Judgement and approach

  • Critically analyse opportunities and challenges of thinking about sustainable development through wider societal forces and perspectives and the implications for architectural, urban, and environmental design.
  • Evaluate and formulate their own societal and critical role as professionals vis-a-vis questions of sustainability, and reflect upon the possibility of becoming agents of change.

Content

In the course different perspectives on sustainable development are presented and discussed, and selectively tested, with a particular focus on wider societal perspectives. These can include, for example, collaborative learning and world-making, place-based analysis, multi-scalar sustainability, circular economy, planning for communities and social-environmental justice, relational and urban ecologies, and critical planetary care. The role of designers will consequently also be approached in a broader sense, including their capacity, in addition to providing sustainable designs, to generate critical awareness and imagine alternative futures through critical storytelling, novel imaginations for the future etc.

Organisation

The course comprises lectures, literature studies, seminars, and design exercises/testing.
The seminars are carried out in smaller groups. The course assignment is carried out on an individual basis.

Literature

A list of compulsory and reference literature/study material will be presented at the start of the course.

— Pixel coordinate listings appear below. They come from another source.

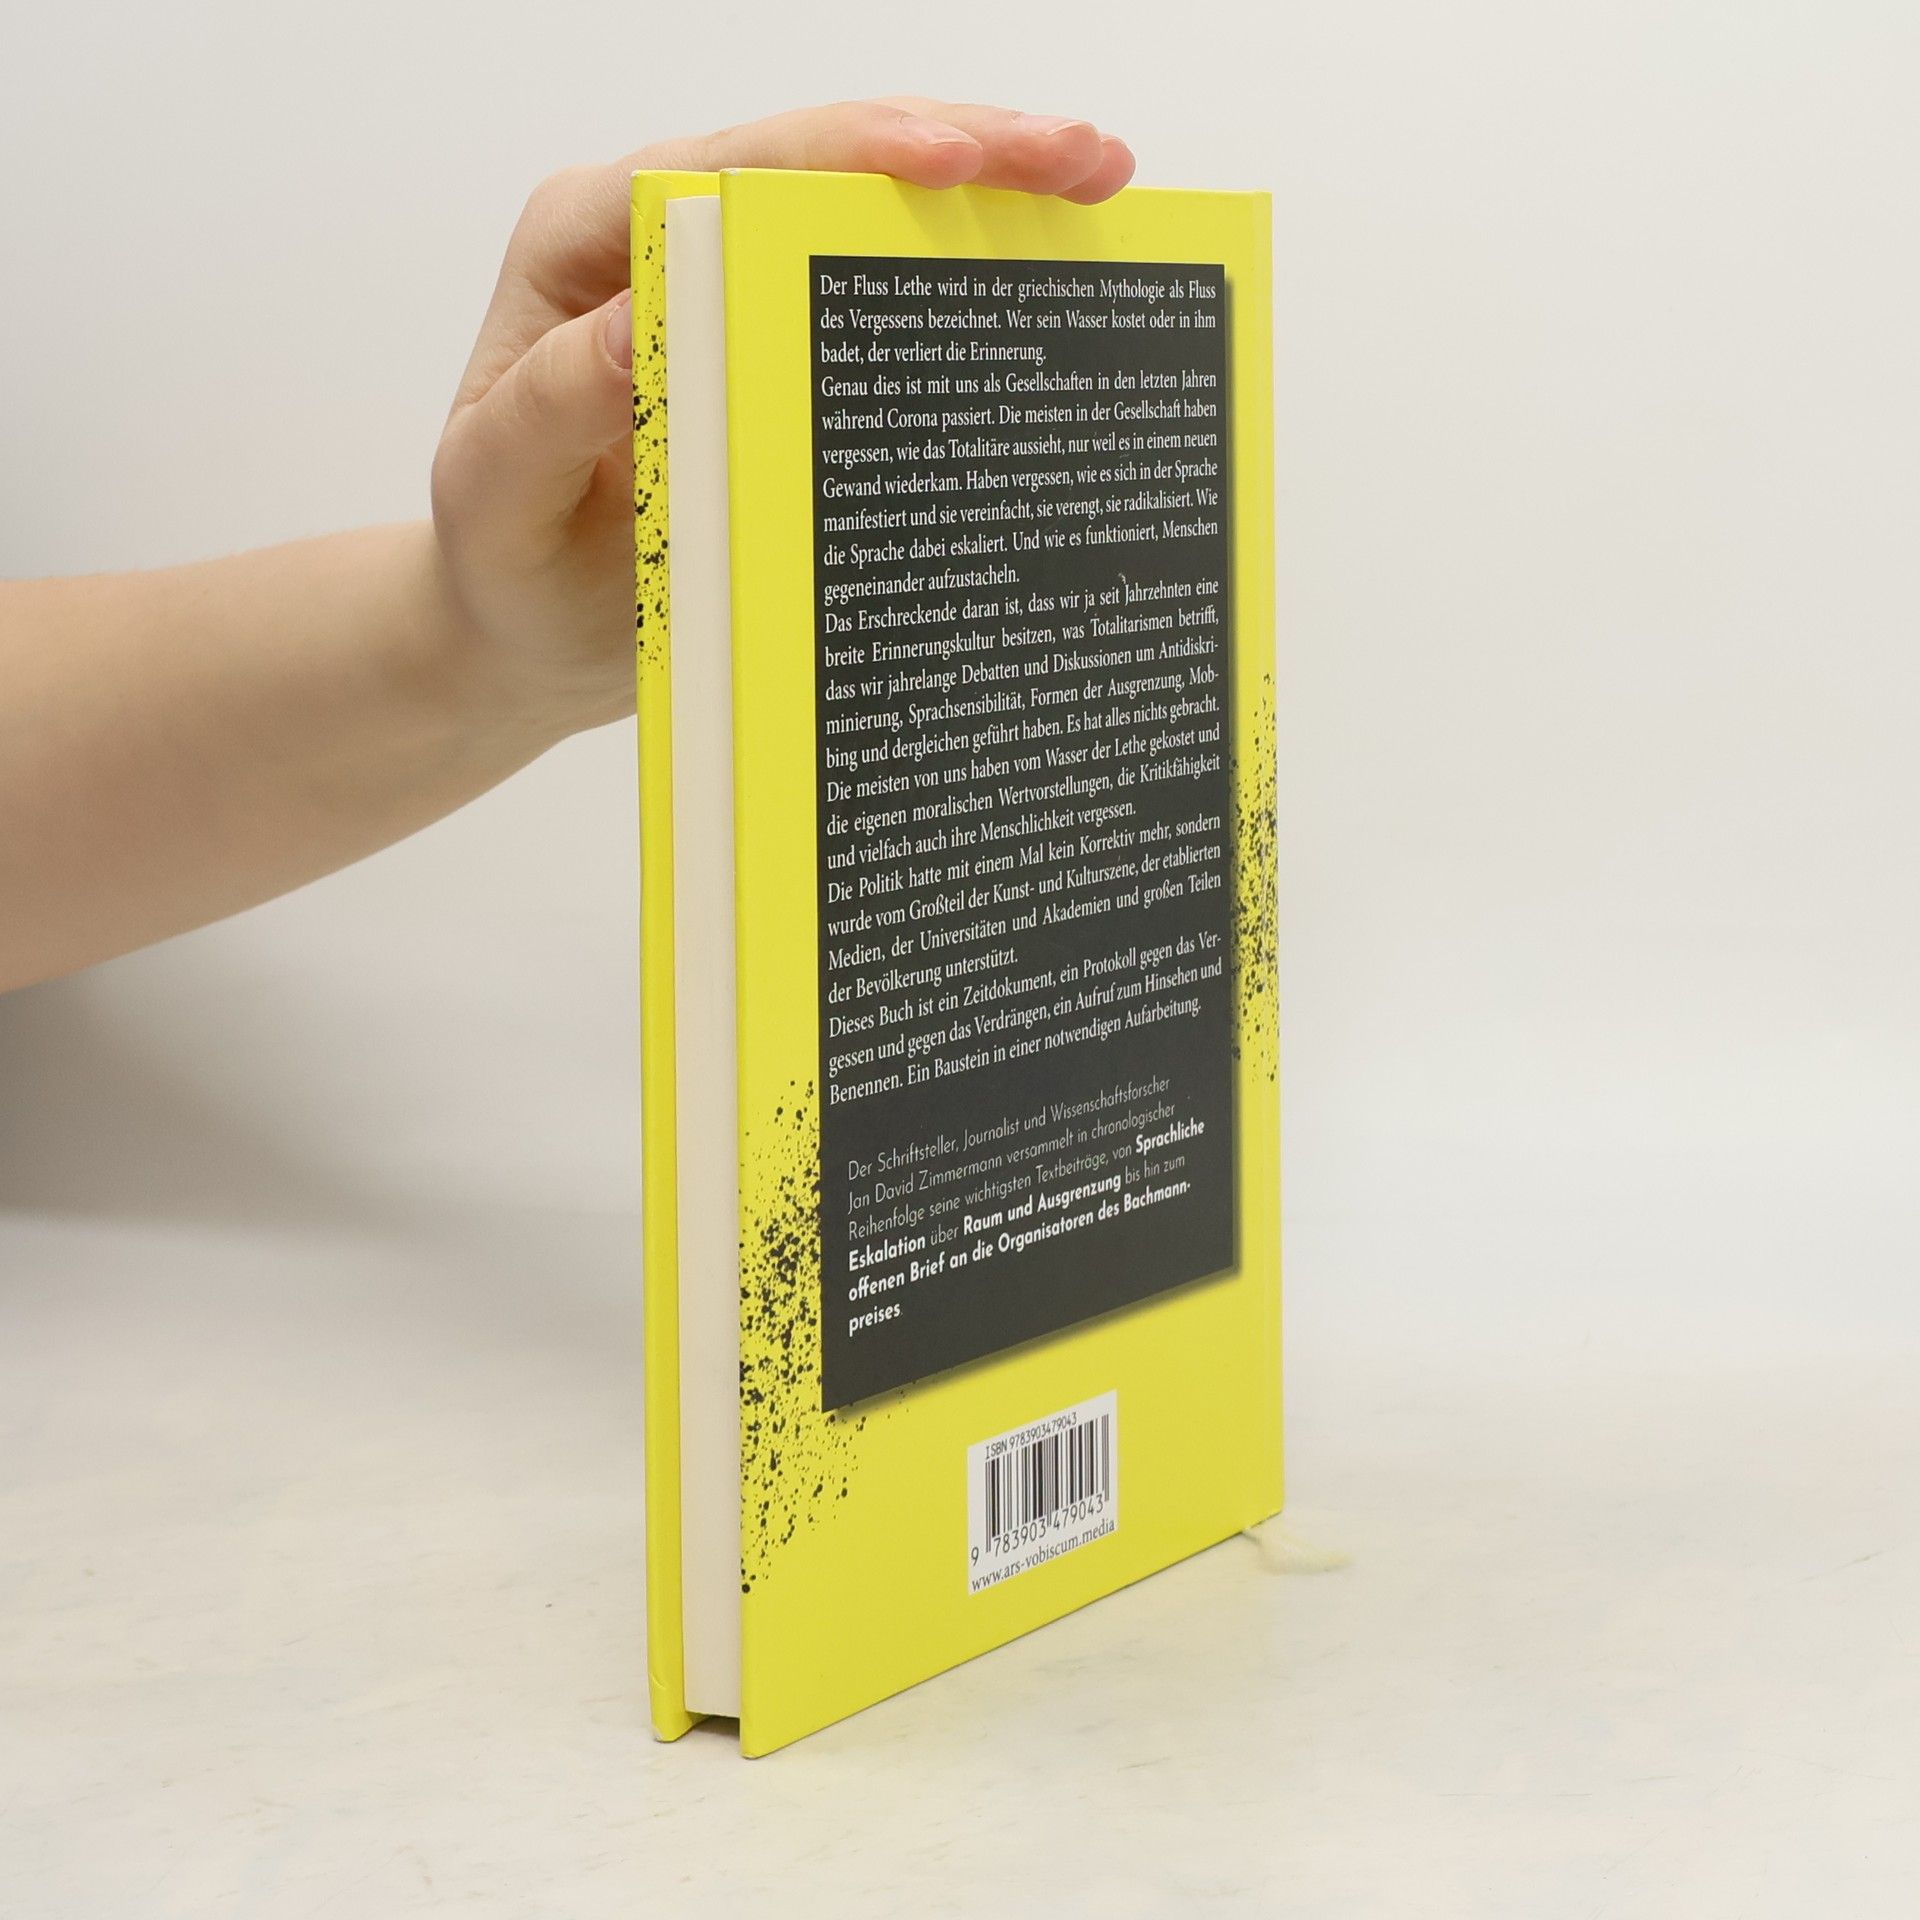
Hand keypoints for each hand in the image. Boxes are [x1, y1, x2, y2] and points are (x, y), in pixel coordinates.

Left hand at [427, 99, 1135, 741]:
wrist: (522, 629)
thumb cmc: (501, 565)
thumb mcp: (495, 495)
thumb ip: (547, 410)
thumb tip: (639, 322)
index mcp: (590, 246)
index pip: (732, 171)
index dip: (854, 154)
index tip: (957, 161)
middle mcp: (662, 242)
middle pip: (821, 161)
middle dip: (962, 149)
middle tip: (1086, 157)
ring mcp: (726, 292)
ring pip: (863, 212)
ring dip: (985, 194)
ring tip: (1099, 183)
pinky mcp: (772, 349)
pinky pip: (872, 297)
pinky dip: (960, 274)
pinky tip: (1046, 264)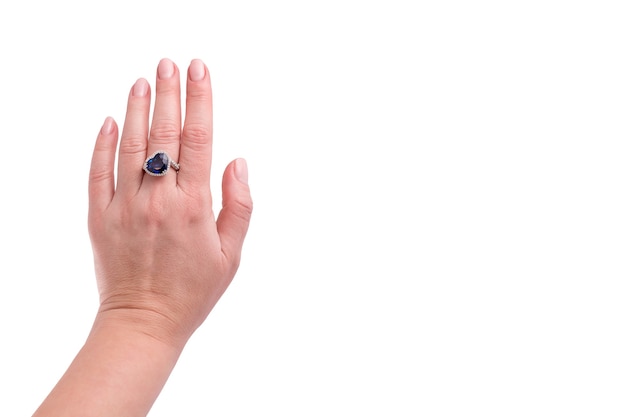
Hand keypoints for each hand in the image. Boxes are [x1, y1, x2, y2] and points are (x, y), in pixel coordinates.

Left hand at [88, 58, 251, 346]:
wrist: (144, 322)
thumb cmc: (194, 291)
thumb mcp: (231, 254)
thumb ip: (239, 205)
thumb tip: (238, 161)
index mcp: (194, 206)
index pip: (198, 140)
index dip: (200, 101)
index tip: (199, 71)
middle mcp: (158, 200)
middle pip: (164, 134)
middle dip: (169, 94)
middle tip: (170, 63)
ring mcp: (125, 207)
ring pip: (130, 146)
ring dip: (136, 109)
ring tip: (143, 80)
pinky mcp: (99, 217)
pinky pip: (98, 173)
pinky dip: (103, 144)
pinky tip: (109, 119)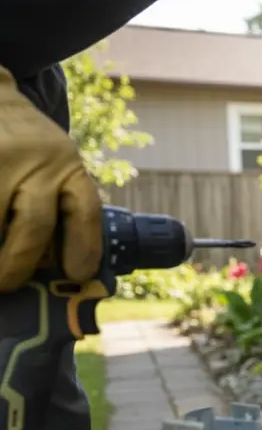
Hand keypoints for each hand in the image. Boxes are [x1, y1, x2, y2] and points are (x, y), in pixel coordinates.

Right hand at [0, 66, 101, 291]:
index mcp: (67, 165)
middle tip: (7, 284)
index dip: (84, 247)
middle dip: (19, 263)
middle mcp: (36, 161)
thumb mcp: (53, 162)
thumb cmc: (24, 145)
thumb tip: (55, 265)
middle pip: (34, 224)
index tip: (78, 275)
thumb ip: (58, 201)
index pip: (86, 210)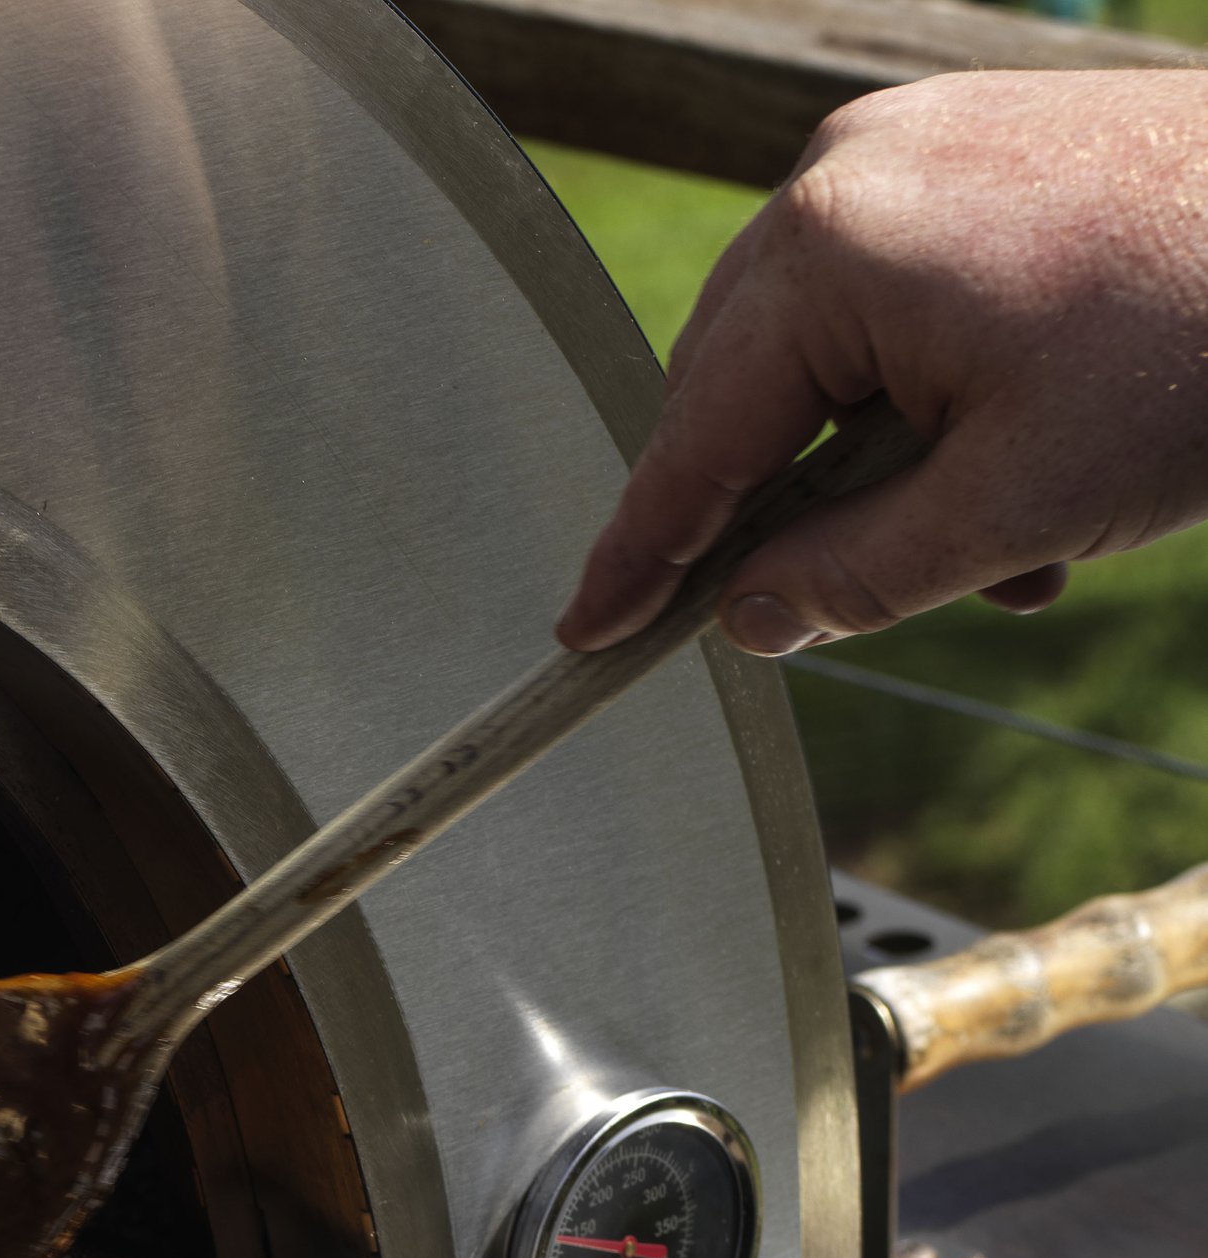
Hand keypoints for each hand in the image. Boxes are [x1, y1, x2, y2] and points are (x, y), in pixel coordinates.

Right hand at [559, 74, 1207, 657]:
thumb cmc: (1199, 341)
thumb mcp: (1012, 509)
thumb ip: (855, 580)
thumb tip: (753, 619)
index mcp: (831, 248)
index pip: (694, 439)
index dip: (642, 554)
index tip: (588, 631)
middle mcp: (845, 175)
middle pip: (744, 395)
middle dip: (800, 517)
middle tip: (868, 604)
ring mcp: (907, 148)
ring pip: (823, 361)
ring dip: (886, 475)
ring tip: (1014, 540)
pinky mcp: (969, 152)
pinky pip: (890, 303)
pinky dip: (932, 404)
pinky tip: (1026, 458)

Examination including compulsory elements

To obtain a pass in this course the following requirements must be fulfilled.
  • Presence at scheduled lectures and films - 80 % at the minimum.
  • Active participation in seminars
  • Submission of course assignment in accordance with assigned criteria

The course examiner may assess individual students in other ways than what is stated above if there are special reasons for doing so, for example if a student has a decision from Chalmers on educational support due to disability.